Friday night we saw that Michael Jackson movie, “This Is It.”  I have to go on record saying that I loved it.  Loved it, loved it, loved it.  And I’m surprised, because I never EVER thought of myself as a Michael Jackson fan. The last concert I saw was the Victory tour in 1983.  The last album I bought was Thriller.  I had a familiarity with the music, but never really understood it – or him as a performer – until I saw this movie.  Yeah, I had something of an appreciation for his stuff, liked some of it, but mostly thought he was weird and creepy (which he was) and made mean jokes about it because that’s what I do.

But something happened while watching the movie.  All of a sudden, Michael Jackson as an artist is revealed to you.  More than his music, which was actually ground-breaking – leveraging sounds that were rhythmic and catchy and completely familiar and turning them into something totally new.  More than his dancing, which was inspired in its creation and near-flawless in its execution, even at the age of 50.

This Is It taught me two things I never knew about Michael Jackson.  The first was, despite the child-like voice and horror-movie-spooky accoutrements (the monkey, the glove, the hair, the surgery, I could go on) – Michael Jackson had a clear artistic vision, and was not a diva.  As captured on film, he comes across as a generous performer and manager who, though a total control-freak, respected the breadth of people it takes to create a project like the very ambitious concert they were developing, let them do their jobs, but set clear expectations and had a crystal clear idea of what he wanted.

Second, Michael Jackson had a message.  Evolved across multiple albums and nearly 25 years, the story he weaves together is a completely innocent and totally naïve world-view about peace and love and freedom and equality.  It’s stunning in its simplicity, and a perfect perspective at a time when the depth and breadth of crises in the world cries out for a message of healing.  I’m not ordinarily this sentimental, but I found the movie inspiring because it exhorts making the world a better place.  For you and for me. 

We should probably just leave it there.  Otherwise, I might ruin this moment by telling you about the guy I saw on the subway platform yesterday.  He was so round he looked like Violet Beauregarde after eating the gum in Charlie and the Chocolate Factory. 

But he wasn’t, you know, blue.


DO THIS, New York:

Go to Agua Dulce.  It's delicious.

See This Is It and appreciate Michael Jackson's total mastery of his art.  That concern would have been worth seeing.  He took the best of his work, added magnetic new layers without sacrificing the familiarity we unconsciously look for in works we already know and love, and created new music that will stand with some of the best in his songbook.

Heal the World.  Make it a better place. (I told you I was touched.)

DON'T DO THIS, New York:

I don't recommend picking a fight with Neil over the varieties of Asian food available in Manhattan.


  1. Glad the broker wasn't fired.
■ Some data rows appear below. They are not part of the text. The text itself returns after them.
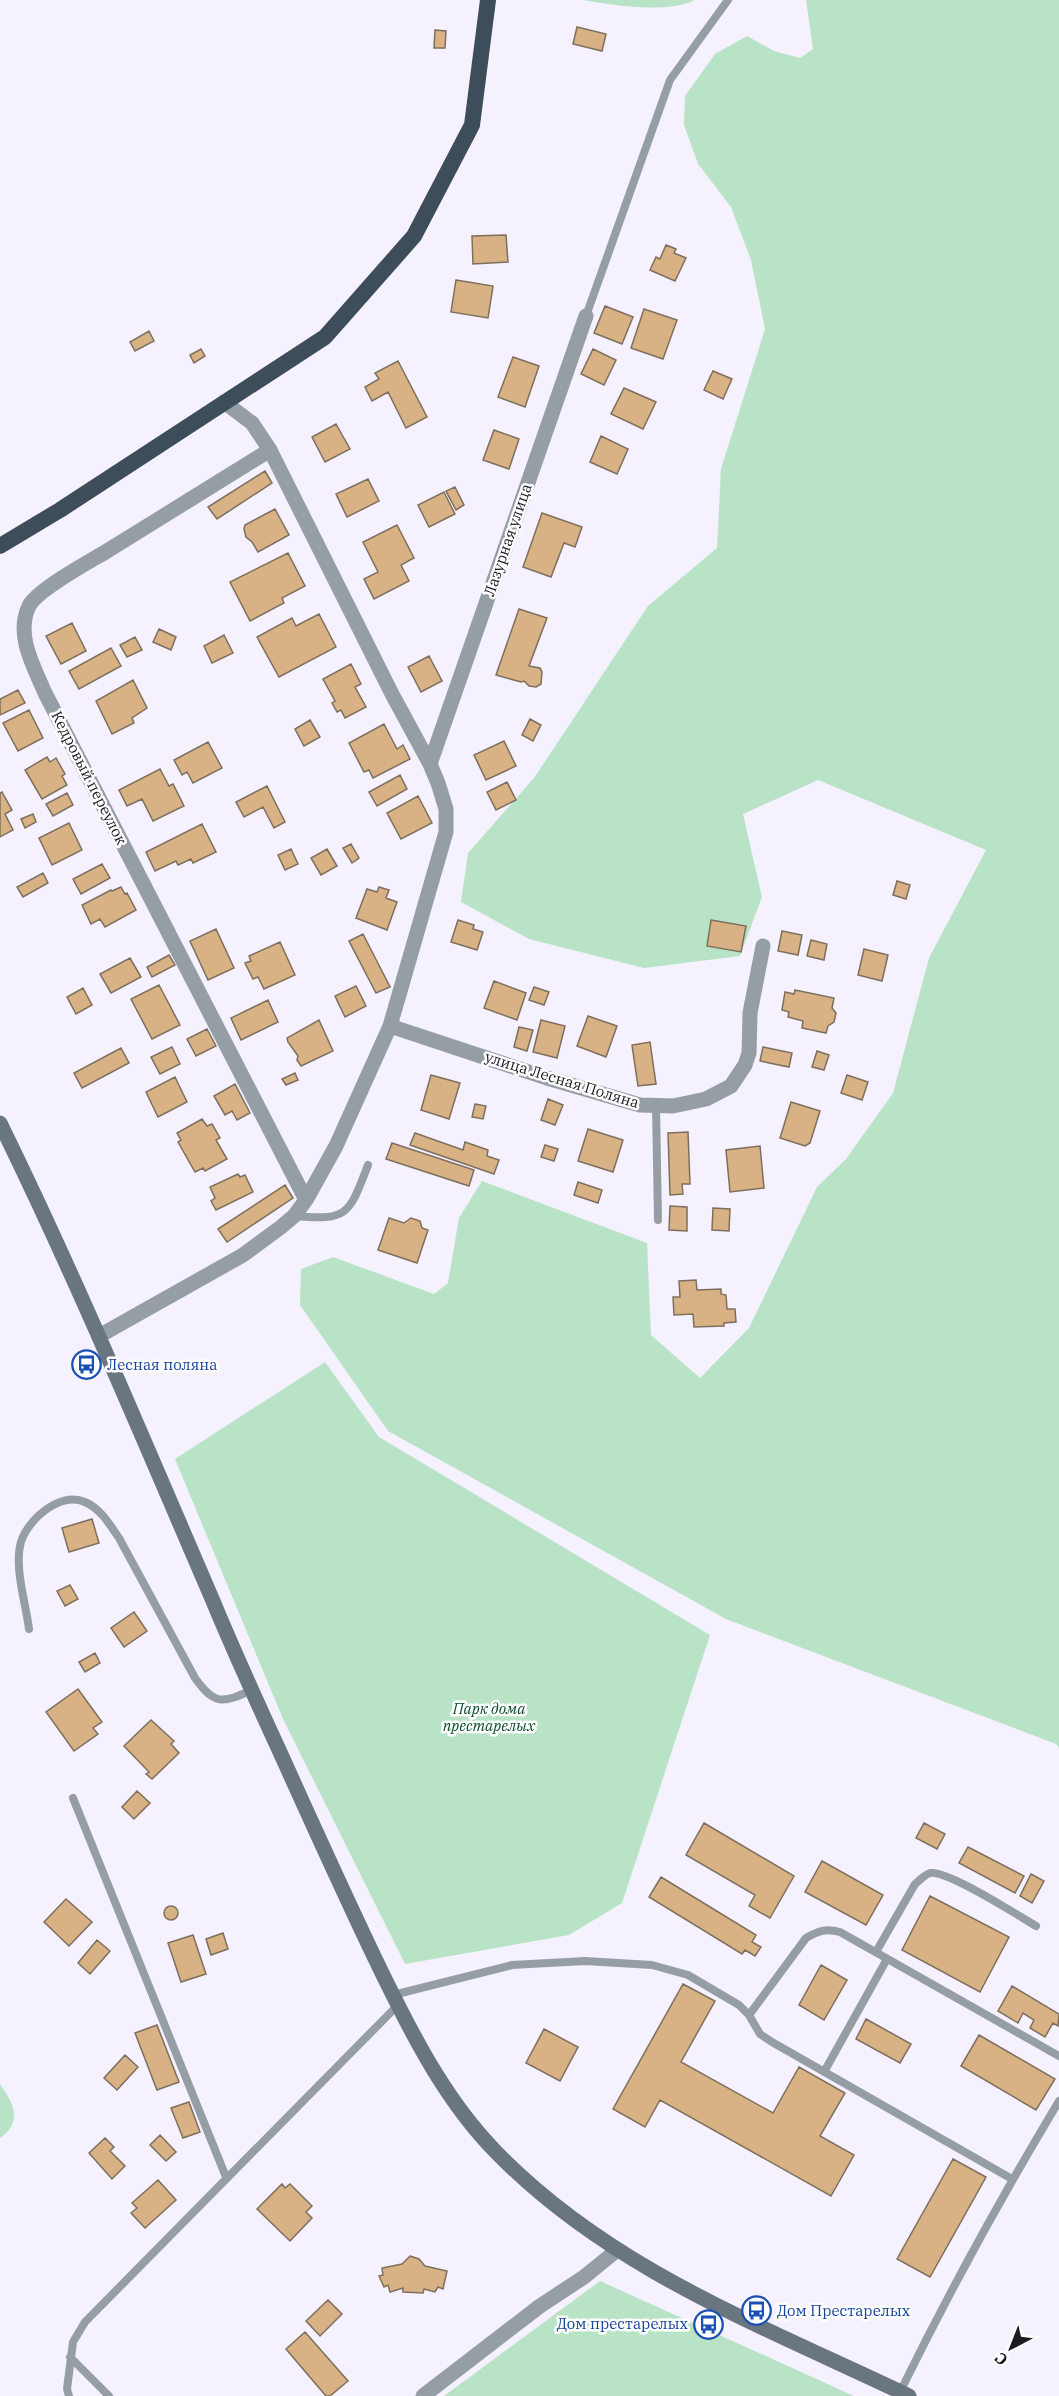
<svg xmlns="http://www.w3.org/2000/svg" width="1059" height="2396" viewBox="0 0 1059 2396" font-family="'IBM Plex Serif',serif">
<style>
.green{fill:#b9e3c7}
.building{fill:#d8b284;stroke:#7d6f5e;stroke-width:1.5}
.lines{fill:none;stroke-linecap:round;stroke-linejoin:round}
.service{stroke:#969ea5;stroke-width:8}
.minor{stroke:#969ea5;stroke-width:15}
.secondary{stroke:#69767f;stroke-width:15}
.trunk{stroke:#3d4d5a;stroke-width:16}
.labels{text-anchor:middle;stroke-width:5;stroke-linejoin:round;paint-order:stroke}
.street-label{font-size:15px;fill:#1d1a22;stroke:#fff}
.transit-label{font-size:15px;fill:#164399;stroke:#fff;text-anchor:start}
.park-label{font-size:15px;font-style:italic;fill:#0b4d2c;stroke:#fff}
</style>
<rect width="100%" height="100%" fill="#f5f1ff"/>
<path class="green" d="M583 0H694C671 14 610 5 583 0Z
M806 0H1059V1748L1056 1744 726 1619 388 1431 300 1305 301 1269 333 1257 434 1294 448 1283 459 1218 482 1181 647 1243 651 1335 700 1378 749 1328 817 1187 846 1159 893 1093 929 958 986 850 818 780 743 814 762 897 740 956 644 968 529 939 461 902 468 853 534 778 648 606 717 548 721 469 765 329 751 260 731 207 698 164 684 125 685 96 715 54 747 36 774 51 800 58 813 49Z
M325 1362 379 1437 710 1635 622 1903 569 1935 405 1964 283 1719 175 1459Z
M0 2084C13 2103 24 2121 0 2138Z
M600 2281 854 2396H444Z"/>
<path class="building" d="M577 27 606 34 602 51 573 44Z
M435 30 446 31 445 48H434Z
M506 235 508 262 473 264 472 236Z
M666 245 676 249 674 253 686 258 675 281 650 270 656 257 660 259Z
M456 280 493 286 488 318 451 312Z
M605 306 633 317 622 344 594 333Z
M644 309 677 320 663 359 631 348Z
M149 331 154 341 135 351 130 342Z
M201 349 205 356 194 363 190 355Z
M593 349 616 360 604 385 581 374Z
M513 357 539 366 525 407 498 397Z
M398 361 427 417 406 428 388 392 372 401 365 387 379 379 375 373Z
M713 371 732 379 723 399 704 390Z
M624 388 656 402 643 429 611 414Z
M336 424 350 449 325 462 312 437Z
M494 430 519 439 509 469 483 460Z
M601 436 628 449 617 474 590 462Z
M265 471 272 483 217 519 208 507Z
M368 479 379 501 347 517 336 494Z
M455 487 464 505 456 510 446 491Z
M444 492 455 514 429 527 418 505Z
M275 509 289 535 258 552 252 542 246 537 244 529 245 525Z
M542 513 582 527 575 547 564 543 551 577 523 567Z
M397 525 414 558 401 565 409 581 374 599 364 579 378 572 363 542Z
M288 553 305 586 282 598 284 603 250 621 230 582Z
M519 609 547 618 529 666 540 668 542 672 541 684 536 687 529 686 524 681 521 682 496 675Z
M319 614 336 647 279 677 257 637 292 618 296 626Z
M72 623 86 651 61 664 46 636Z
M159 629 176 637 171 650 153 642Z
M224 635 233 653 212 663 204 646Z
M135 637 142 650 127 657 120 645Z
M111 648 121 666 79 689 69 671Z
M429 656 442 681 421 692 408 667Z
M351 664 361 684 355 687 366 707 345 718 341 710 337 712 332 703 335 701 323 679Z
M133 680 147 708 132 718 134 723 112 734 96 701Z
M18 690 25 703 0 715V699Z
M29 710 43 738 18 751 3 723Z
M530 719 541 725 533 741 522 735Z
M310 720 320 737 304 746 295 729Z
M384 724 397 749 403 745 410 759 373 778 369 770 364 772 349 743Z
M504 741 516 766 486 780 474 755Z
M208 742 222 768 193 783 187 772 182 775 174 760Z
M47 757 50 762 56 758 65 774 62 776 67 785 42 799 25 770Z
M160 769 169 786 173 784 184 806 153 821 142 799 127 806 119 790Z
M400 775 407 789 377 806 369 792Z
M507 782 516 800 496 810 487 792Z
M267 786 285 822 274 828 263 807 244 817 236 802Z
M2 792 12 810 5 814 13 830 0 837V793Z
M67 793 73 805 53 816 46 804Z
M418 796 432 823 401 839 387 813Z
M33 814 36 822 25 828 21 819Z
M69 823 82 850 52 865 39 838Z
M202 824 216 852 193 863 191 859 178 865 176 861 155 871 146 852Z
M351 844 359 858 352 863 343 848Z
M291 849 298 864 285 870 278 855Z
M327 849 337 866 321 875 311 858Z
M102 864 110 878 81 894 73 879Z
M43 873 48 883 23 897 17 887Z
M897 881 910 885 906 899 893 895Z
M121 887 125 894 127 893 136 910 105 927 100 919 91 924 82 905 111 890 112 891Z
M379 887 389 890 386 898 397 902 387 930 356 918 367 889 377 892Z
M458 920 474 925 473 929 483 932 477 950 451 942Z
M711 920 746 926 741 952 707 946Z
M216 929 234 968 208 980 190 941Z
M782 931 802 935 798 955 778 951Z
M363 934 390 987 376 993 349 941Z
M811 940 827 944 824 960 807 956Z
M280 942 295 975 264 989 258 977 253 979 245 963 251 961 249 956Z
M864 949 888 955 882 981 858 975Z
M169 955 175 965 152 977 147 967Z
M130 958 141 977 111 993 100 974Z
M494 981 526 993 517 1020 484 1008Z
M159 985 180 1025 152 1039 131 999Z
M356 986 366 1006 345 1017 335 996Z
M534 987 549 992 544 1005 529 1000Z
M83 988 92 1005 76 1014 67 997Z
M795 990 834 998 832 1008 836 1013 834 1022 828 1026 826 1033 802 1028 803 1021 788 1017 789 1012 782 1010 785 992 794 994Z
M268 1000 278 1022 241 1040 231 1018Z
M588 1016 617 1026 606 1057 577 1046Z
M319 1020 333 1051 301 1066 297 1060 298 1056 288 1042 287 1038Z
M541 1020 565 1026 557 1058 533 1052Z
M519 1027 533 1030 527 1051 514 1047Z
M207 1029 216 1046 196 1056 187 1039Z
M650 1042 656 1084 638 1086 632 1045Z
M172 1047 180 1064 160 1074 151 1057Z
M763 1047 792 1053 789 1067 760 1061Z
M121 1048 129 1063 82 1088 74 1073Z
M817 1051 829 1055 824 1070 812 1067Z
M295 1073 298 1080 286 1085 282 1079Z
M431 1075 460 1083 449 1119 421 1110Z
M847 1075 868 1082 862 1100 841 1093Z
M175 1077 187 1102 158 1117 146 1092Z
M235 1084 250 1113 237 1120 232 1111 225 1115 214 1096Z
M548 1099 563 1105 555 1125 541 1120Z
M791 1102 820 1111 810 1143 805 1146 780 1138Z
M475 1104 486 1106 483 1119 472 1117Z
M202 1119 207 1126 212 1124 220 1138 216 1140 227 1159 205 1171 203 1168 195 1172 178 1142 181 1140 177 1133Z
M588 1129 623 1140 613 1172 578 1161Z
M688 1132 690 1184H682L683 1194 670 1195 668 1133Z
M415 1133 463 1150 465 1142 488 1150 487 1156 499 1160 494 1174 410 1145Z
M392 1143 474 1170 469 1186 386 1159Z
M545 1145 558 1149 554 1161 541 1157Z
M760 1146 764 1188 730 1192 726 1150Z
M238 1174 240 1177 245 1175 253 1192 216 1210 211 1201 215 1198 210 1187Z
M578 1182 602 1190 598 1203 574 1195Z
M285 1185 293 1198 227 1242 218 1229Z
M670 1206 687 1207V1231L669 1230Z
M713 1208 730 1209 729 1231 712 1230Z
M389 1218 404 1223 411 1218 420 1221 422 1228 428 1230 417 1263 378 1250Z
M696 1280 697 1290 721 1289V1294L726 1295 727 1309H735L736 1322 724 1323V1326L694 1327 693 1314 674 1315 673 1297H680L679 1281Z
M92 1519 99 1543 69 1552 62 1528Z
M70 1585 78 1599 65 1606 57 1591Z
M134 1612 147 1631 124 1647 111 1628Z
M95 1653 100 1663 85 1672 79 1662Z
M78 1689 102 1722 93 1728 98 1734 74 1751 46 1712Z
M151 1720 174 1741 171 1744 179 1753 152 1779 146 1774 149 1772 124 1746Z
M137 1791 150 1803 134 1819 122 1807Z
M704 1823 794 1876 770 1918 749 1906 755 1895 686 1855Z
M924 1823 945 1834 937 1849 916 1838Z
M968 1847 1024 1876 1015 1893 959 1863Z
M822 1861 883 1895 866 1925 805 1892Z
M1031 1874 1044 1881 1032 1903 1020 1896Z
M661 1877 756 1935 752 1942 761 1947 755 1956 745 1950 742 1954 649 1897Z
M930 1896 1009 1937 980 1992 902 1950Z
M66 1899 92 1922 69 1946 44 1922Z
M164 1913a7 7 0 1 1 14 0a7 7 0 1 1-14 0Z
M223 1933 228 1949 211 1955 206 1939Z
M193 1935 206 1974 181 1982 168 1943Z
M97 1940 110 1951 90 1974 78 1963Z
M821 1965 847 1980 824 2020 799 2005Z
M683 1984 715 2001 681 2062 773 2113 799 2067 845 2093 820 2136 854 2155 831 2196 660 2100 645 2127 613 2109Z
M1012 1986 1059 2014 1058 2026 1053 2023 1045 2037 1030 2028 1034 2020 1023 2013 1018 2023 998 2011Z
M866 2019 911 2044 900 2063 856 2039Z
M157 2025 179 2082 157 2090 135 2033Z
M544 2029 578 2047 560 2081 526 2063Z
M979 2035 1055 2079 1036 2110 961 2066Z
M125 2055 138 2067 117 2090 104 2078Z
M189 2102 200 2132 183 2138 171 2108Z
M160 2135 176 2152 166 2161 150 2145Z
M105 2138 114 2147 110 2151 125 2166 112 2179 89 2153Z
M953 2159 986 2177 930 2277 897 2259Z
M158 2180 176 2200 145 2228 131 2213 137 2208 132 2203Z
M282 2184 285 2188 290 2184 312 2206 306 2212 312 2218 290 2241 257 2209Z
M410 2256 419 2259 425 2266 447 2271 443 2289 438 2287 435 2292 424 2289 423 2293 403 2292V2288L390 2292 388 2285 384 2287 379 2276 383 2275 382 2268 402 2264Z
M328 2300 342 2314 320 2336 306 2321Z
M305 2332 348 2381 330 2396H326L286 2349Z"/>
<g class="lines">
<path class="service" d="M586 316 670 80 728 0
M656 1107 658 1220
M294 1216C349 1221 349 1214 368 1165
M29 1629C26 1605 15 1570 20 1546 24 1523 59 1490 85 1502 101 1509 110 1525 119 1538L195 1678C215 1706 223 1703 252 1690
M73 1798 226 2177
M876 1952 915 1884C920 1880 924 1875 930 1873 948 1870 1017 1915 1036 1926
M393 1995 512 1965 585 1961 652 1965 688 1975 739 2005 749 2015 760 2034 772 2042 1012 2179
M749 2015 806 1938C818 1931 826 1928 840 1932L1059 2056
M824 2072 887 1959
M70 2357 109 2396
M900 2392C949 2292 1002 2196 1059 2101
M69 2396 67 2389 73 2342 85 2322 398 2005"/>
<path class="minor" d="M270 450C216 484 161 517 107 551 89 562 38 589 29 606 15 635 34 667 45 693L306 1200
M430 764 586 316
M390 1026 547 1078 640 1105 673 1106 706 1099 731 1086 745 1065 749 1053 750 1013 763 946
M99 1336 243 1255 281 1227 294 1216 306 1200 336 1146 390 1026 446 832V809L438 783 430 764 392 694 270 450 252 423 224 402
M423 2396 540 2306 584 2277 616 2251"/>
<path class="secondary" d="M0 1123C77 1280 144 1441 213 1601 241 1669 273 1736 303 1803 330 1862 357 1922 386 1981 416 2042 448 2103 496 2152 611 2270 763 2326 909 2396"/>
<path class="trunk" d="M0 546 60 510 325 337 414 236 472 125 488 0"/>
</g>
<defs>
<symbol id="bus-ring" viewBox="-11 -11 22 22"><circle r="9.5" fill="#fff" stroke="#1a4fb4" stroke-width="1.5"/><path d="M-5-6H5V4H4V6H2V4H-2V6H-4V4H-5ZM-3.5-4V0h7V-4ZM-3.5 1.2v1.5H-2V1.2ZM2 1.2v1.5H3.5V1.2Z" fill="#1a4fb4"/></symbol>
</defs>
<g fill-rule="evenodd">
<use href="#bus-ring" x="70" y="1348" width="33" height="33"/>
<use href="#bus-ring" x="740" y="2294" width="33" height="33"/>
<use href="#bus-ring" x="692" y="2308" width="33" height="33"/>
</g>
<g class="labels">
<g class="street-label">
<text transform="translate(508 540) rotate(-71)" y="5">Лазурная улица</text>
<text transform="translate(89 778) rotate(63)" y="5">Кедровый переулок</text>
<text transform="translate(562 1080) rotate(17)" y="5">улица Лесная Поляна</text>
</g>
<g class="transit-label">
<text x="107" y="1370">Лесная поляна</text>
<text x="777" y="2316">Дом Престарелых</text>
<text x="688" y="2329" text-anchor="end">Дом престарелых</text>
</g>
<g class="park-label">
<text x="489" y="1714">Парк дома<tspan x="489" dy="17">престарелых</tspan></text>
</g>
</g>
<g transform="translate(1011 2348) rotate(222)" stroke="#ffffff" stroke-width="4.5" paint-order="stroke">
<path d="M0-4.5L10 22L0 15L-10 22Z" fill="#1d1a22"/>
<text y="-9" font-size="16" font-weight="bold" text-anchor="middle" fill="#1d1a22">С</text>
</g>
</svg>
Geez Louise! As a set designer, the broker works behind the scenes so the set is perfect and all is organized and suites the mood and needs of the characters! LOL....Author's Mom sounds as though she isn't listening...gosh, just when her son is about to lift off to his dreams!!! the blatant funny aging a part of humor for the young? and by the way...where is a good Thai restaurant in the Hamptoons? Sag Harbor? xoxo

  2. I still can't help but wonder what would life be like if Rachel had married Dario.